▶ [EXERCISE BRIEF] Reproduce the data below in full and to the letter, images excepted.

[Transcribed page contents]
________________________________________

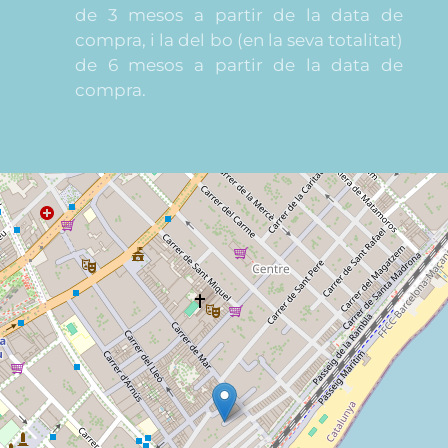
de 3 mesos a partir de la data de
compra, i la del bo (en la seva totalitat)
de 6 mesos a partir de la data de
compra.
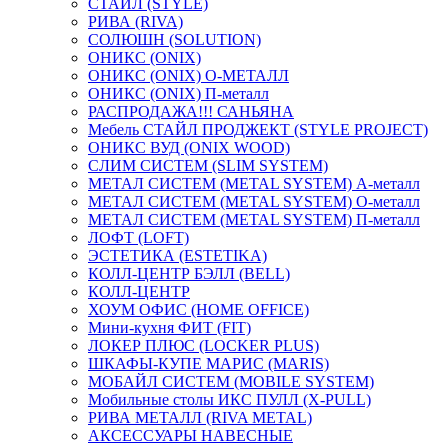
СТАЙЛ (STYLE)
РИВА (RIVA)
СОЛЮШН (SOLUTION)
ОНИКС (ONIX)
ОНИКС (ONIX) O-МЕТАЛЛ
ОНИКС (ONIX) П-металл
РАСПРОДАЖА!!! САНЬЯНА
Мебель СТАЙЛ ПРОДЖЕКТ (STYLE PROJECT)
ОНИКС ВУД (ONIX WOOD)
СЛИМ СИСТЕМ (SLIM SYSTEM)
МЕТАЛ СИСТЕМ (METAL SYSTEM) А-металл
МЕТАЛ СИСТЕМ (METAL SYSTEM) О-металл
МЕТАЛ СИСТЕМ (METAL SYSTEM) П-металл
ЛОФТ (LOFT)
ЭСТЕТИКА (ESTETIKA)
КОЛЛ-ЦЕНТР БЭЛЛ (BELL)
КОЛЛ-ЦЕНТР
ХОУМ ОФИС (HOME OFFICE)
Мини-кухня ФИТ (FIT)
ЛОКЕР ПЛЮС (LOCKER PLUS)
ШКАФЫ-КУПЕ МАРИС (MARIS)
МОБАЙЛ СИСТЕМ (MOBILE SYSTEM)
Мобильные столы ИКС ПУЛЛ (X-PULL)
РИВА МЕТАЛЛ (RIVA METAL)
АКСЕССУАРЫ НАВЕСНЫЕ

________________________________________

▶ [RESULT]
de 3 mesos a partir de la data de
compra, i la del bo (en la seva totalitat)
de 6 mesos a partir de la data de
compra.
СТАЙЛ (STYLE)
РИВА (RIVA)
СОЛЮШН (SOLUTION)
ОНИКС (ONIX)
ОНИКС (ONIX) O-МЕТАЛЛ
ОНИКС (ONIX) П-металл
РАСПРОДАЖА!!! САНЬЯНА
Мебель СТАЙЛ ПРОДЖЕКТ (STYLE PROJECT)
ОНИКС ВУД (ONIX WOOD)
СЛИМ СИСТЕМ (SLIM SYSTEM)
МЕТАЛ СИСТЕМ (METAL SYSTEM) А-металл
МЕТАЛ СИСТЕМ (METAL SYSTEM) О-металл
МЕТАЛ СИСТЕМ (METAL SYSTEM) П-металл
ЛОФТ (LOFT)
ЭСТЕТИКА (ESTETIKA)
КОЛЛ-ЦЕНТР БЭЛЛ (BELL)
КОЛЛ-ЦЕНТР
ХОУМ ОФИС (HOME OFFICE)
Мини-кухня ФИТ (FIT)
ЛОКЕР ПЛЮС (LOCKER PLUS)
ШКАФЫ-КУПЕ МАРИС (MARIS)
МОБАЙЛ СИСТЕМ (MOBILE SYSTEM)
Мобильные столы ИКС ПУЛЛ (X-PULL)
РИВА МЕТАЛЛ (RIVA METAL)
АКСЕССУАРЫ НАВЕСНЫЕ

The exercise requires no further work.